I love hers. Cheerful, girly, well decorated. It always seemed so much more grown-up than mine. Hers with a painting her sister had done prominently displayed over the fireplace. Mine with my own photography printed as large as I could on my home printer. Hers with a nice new flat-panel tv, mine with a decade old behemoth. Hers with complementary furniture, mine with my sister's chair that matches nothing else in my entire house.
We'd spent countless nights laughing on each other's hardwood floors and couches. Yoga poses gone awry were sometimes the cause, but usually it was simply the little pieces of life that brought out the giggling.
Tonight we walked a few blocks to dinner. Catching up, as she'd been out of town a bit this summer, and when she happened to be here, those were the few times I was not.
I learned she had sold her house. I knew this was coming, but part of me hoped it would stay on the market much longer. I knew I should be happy she got her asking price so quickly. Happy for her and happy for me. It bodes well for the value in mine.
For now she's not moving that far away. But far enough. Far enough that it will mean the end of walking to dinner together.
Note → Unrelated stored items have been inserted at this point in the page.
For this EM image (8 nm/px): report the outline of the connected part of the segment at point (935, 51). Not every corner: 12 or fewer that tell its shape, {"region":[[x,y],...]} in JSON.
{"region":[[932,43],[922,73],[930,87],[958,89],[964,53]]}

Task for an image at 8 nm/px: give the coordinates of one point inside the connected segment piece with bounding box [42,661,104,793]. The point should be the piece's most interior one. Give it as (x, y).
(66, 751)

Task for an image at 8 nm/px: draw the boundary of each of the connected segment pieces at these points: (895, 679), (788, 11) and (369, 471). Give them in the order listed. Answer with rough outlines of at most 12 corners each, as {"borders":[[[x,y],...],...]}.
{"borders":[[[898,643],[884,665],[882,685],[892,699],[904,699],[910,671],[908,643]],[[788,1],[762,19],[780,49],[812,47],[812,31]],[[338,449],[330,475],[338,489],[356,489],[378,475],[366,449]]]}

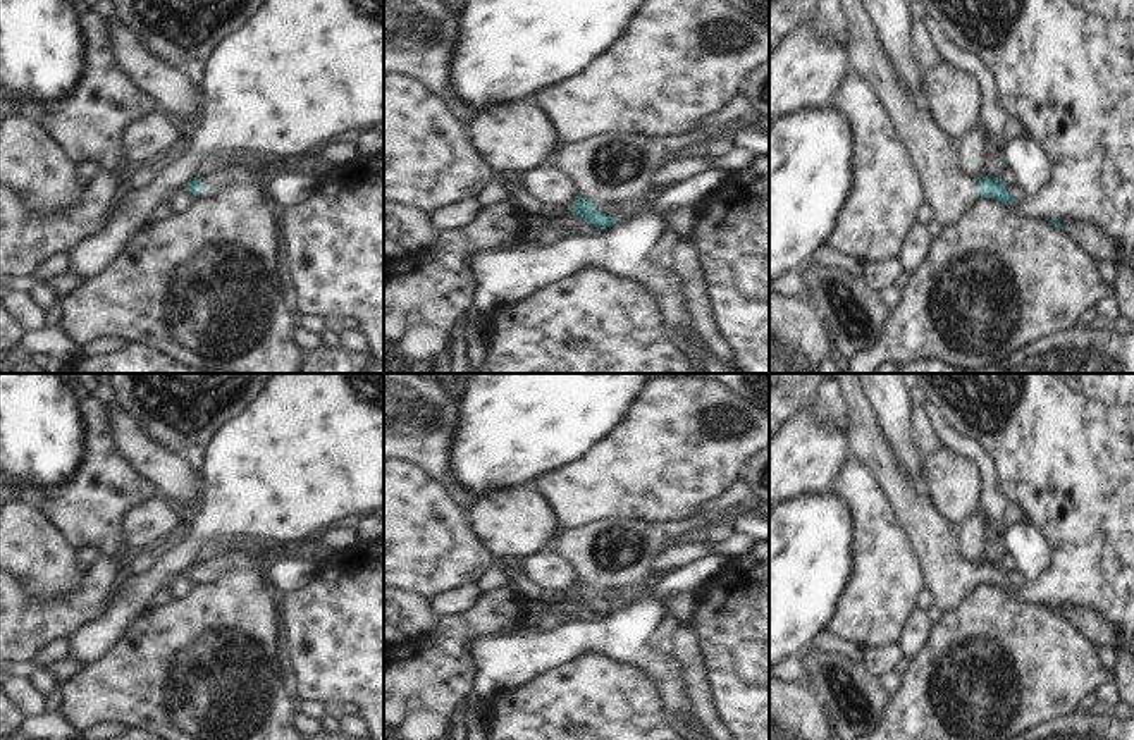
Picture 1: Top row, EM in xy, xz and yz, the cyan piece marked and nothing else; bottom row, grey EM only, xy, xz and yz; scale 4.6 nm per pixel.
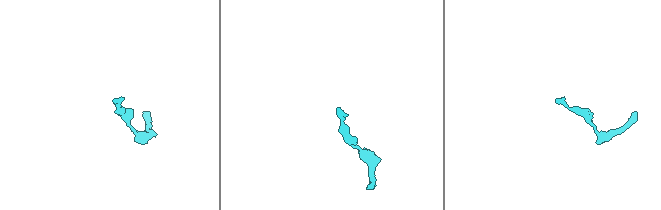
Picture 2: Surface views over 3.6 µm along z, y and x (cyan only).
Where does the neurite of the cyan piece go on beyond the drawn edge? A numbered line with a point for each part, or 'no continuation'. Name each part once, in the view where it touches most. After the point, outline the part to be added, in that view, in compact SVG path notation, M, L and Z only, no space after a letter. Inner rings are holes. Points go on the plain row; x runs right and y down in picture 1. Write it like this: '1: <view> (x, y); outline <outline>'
1: xy (233, 560); outline M229 547L217 558L201 561L203 577L196 580L196 583L212 583L224 575L248 570L256 564L267 564L262 554L250 554L241 549Z

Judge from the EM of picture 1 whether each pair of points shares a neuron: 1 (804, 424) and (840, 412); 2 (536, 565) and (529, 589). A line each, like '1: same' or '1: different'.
1: different
2: different

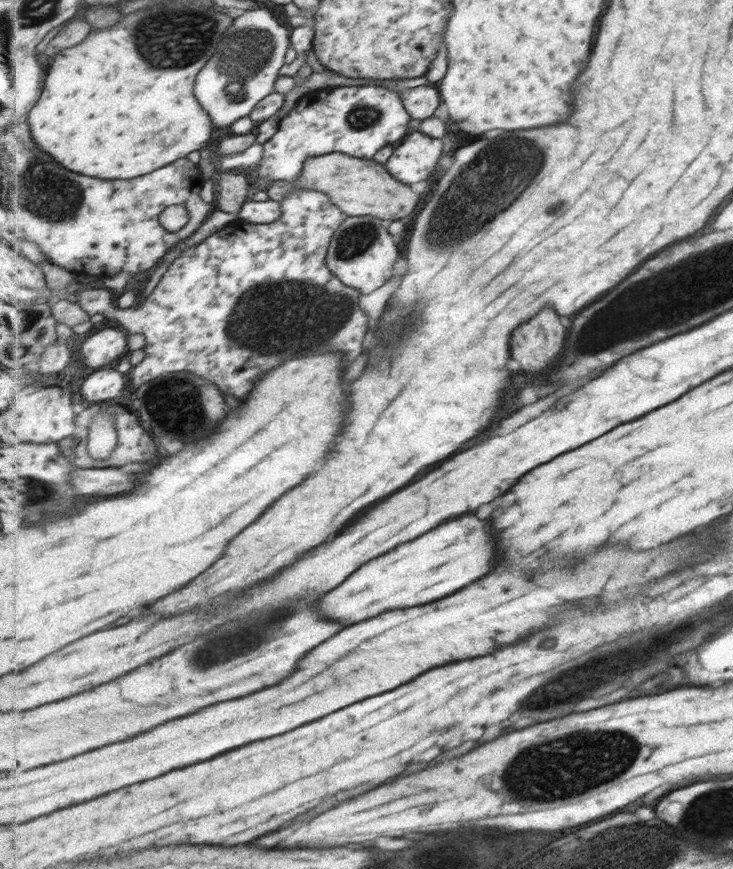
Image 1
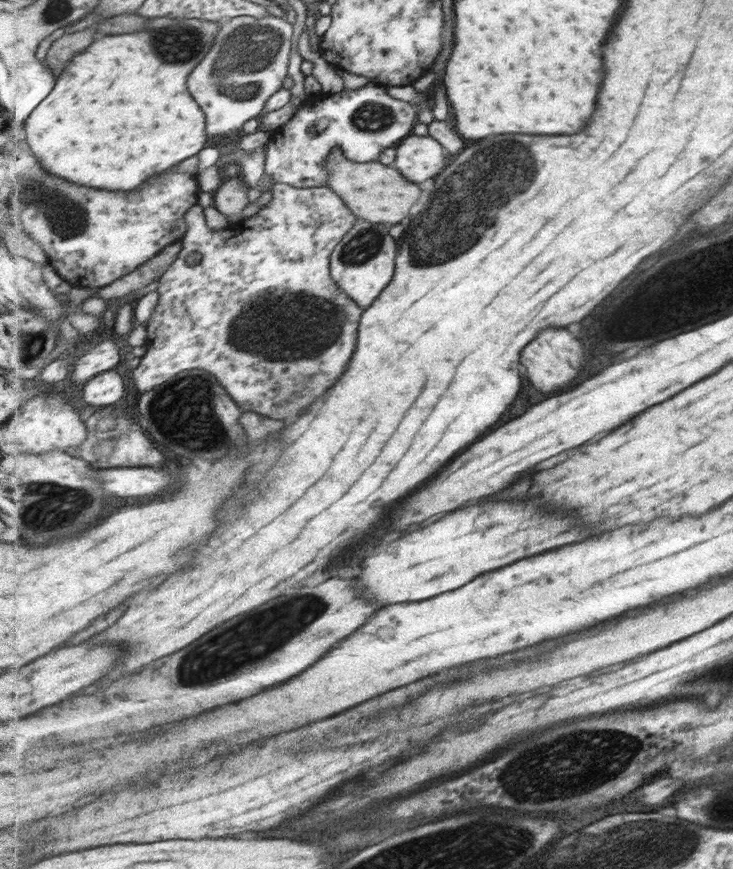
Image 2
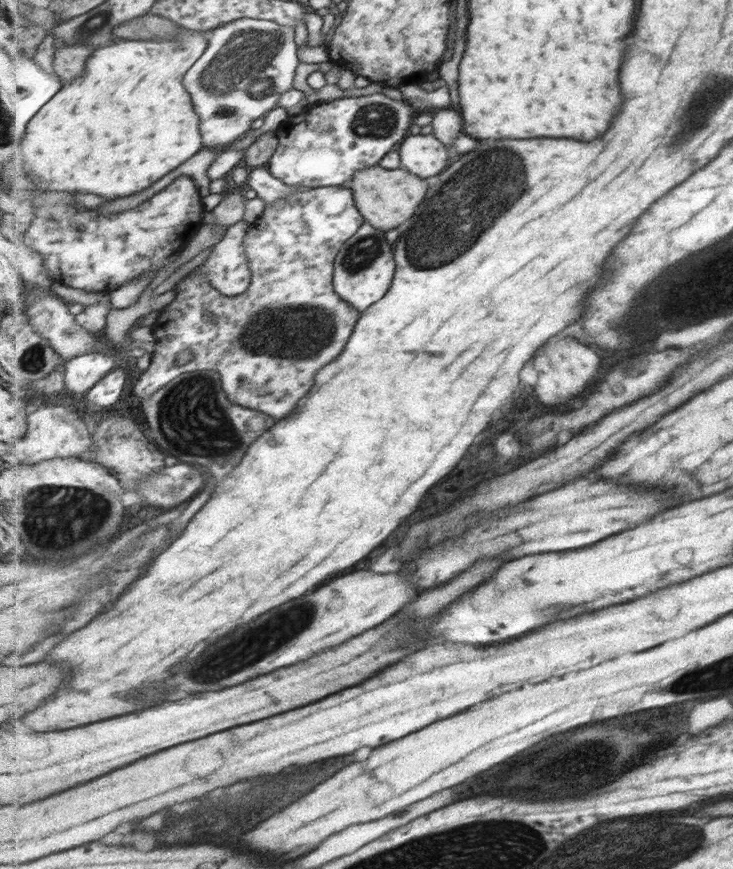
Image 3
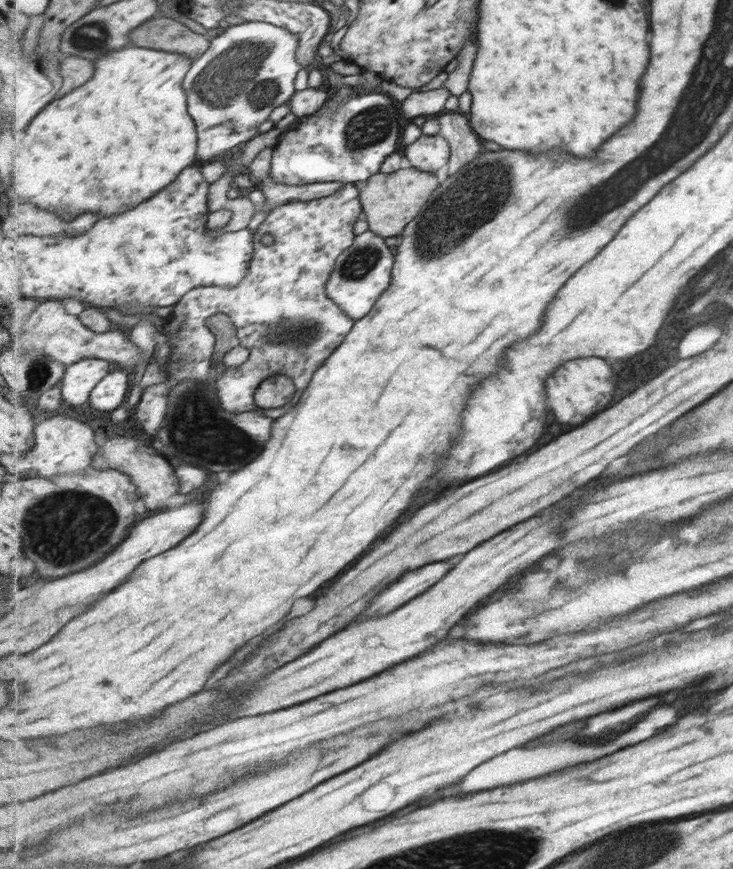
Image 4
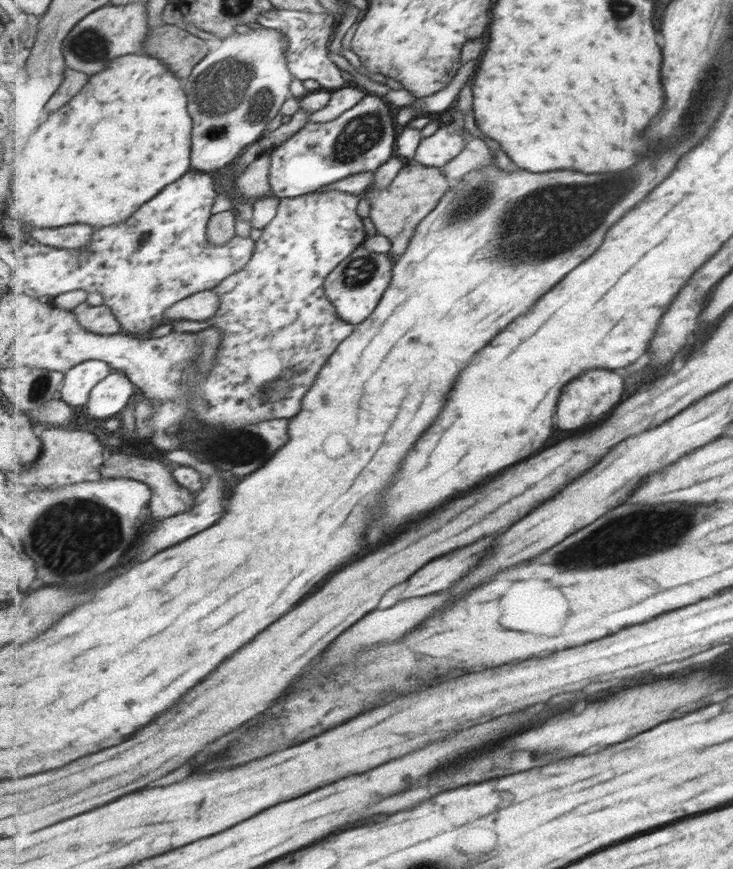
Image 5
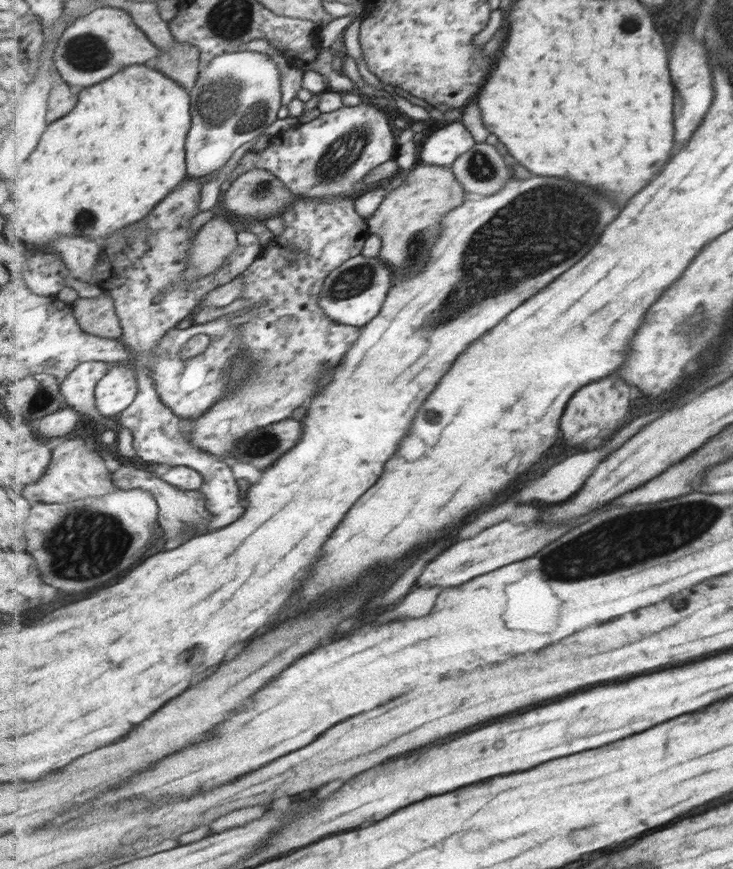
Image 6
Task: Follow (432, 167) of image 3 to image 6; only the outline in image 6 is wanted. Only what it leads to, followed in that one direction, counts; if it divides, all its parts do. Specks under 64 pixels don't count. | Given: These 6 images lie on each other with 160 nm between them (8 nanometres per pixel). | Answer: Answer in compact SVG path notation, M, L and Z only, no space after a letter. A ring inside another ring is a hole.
M455 121L445 128L431 128L431 130L435 130L435 134L427 138L427 142L422 145L420 160L423 164L450 166L476 143L473 134L461 121Z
The end of swapping living rooms for yoga, of walking to the bars for a drink. The end of walking TheDog around the park.
And I know that now she really has nothing keeping her here at all. She could decide to pick up tomorrow and move miles or states away.
Her new job is portable. Without her house, she has no anchor here. I envy that, sometimes. Sometimes I wish I could pick up and leave, yet have the security of a job to take with me. But then I know I would miss my friends, my family, the mountains.
So, for now I will enjoy whatever time S and I can find to get together, with our busy lives. And I will secretly hope that those things that keep me here, will keep her here as well.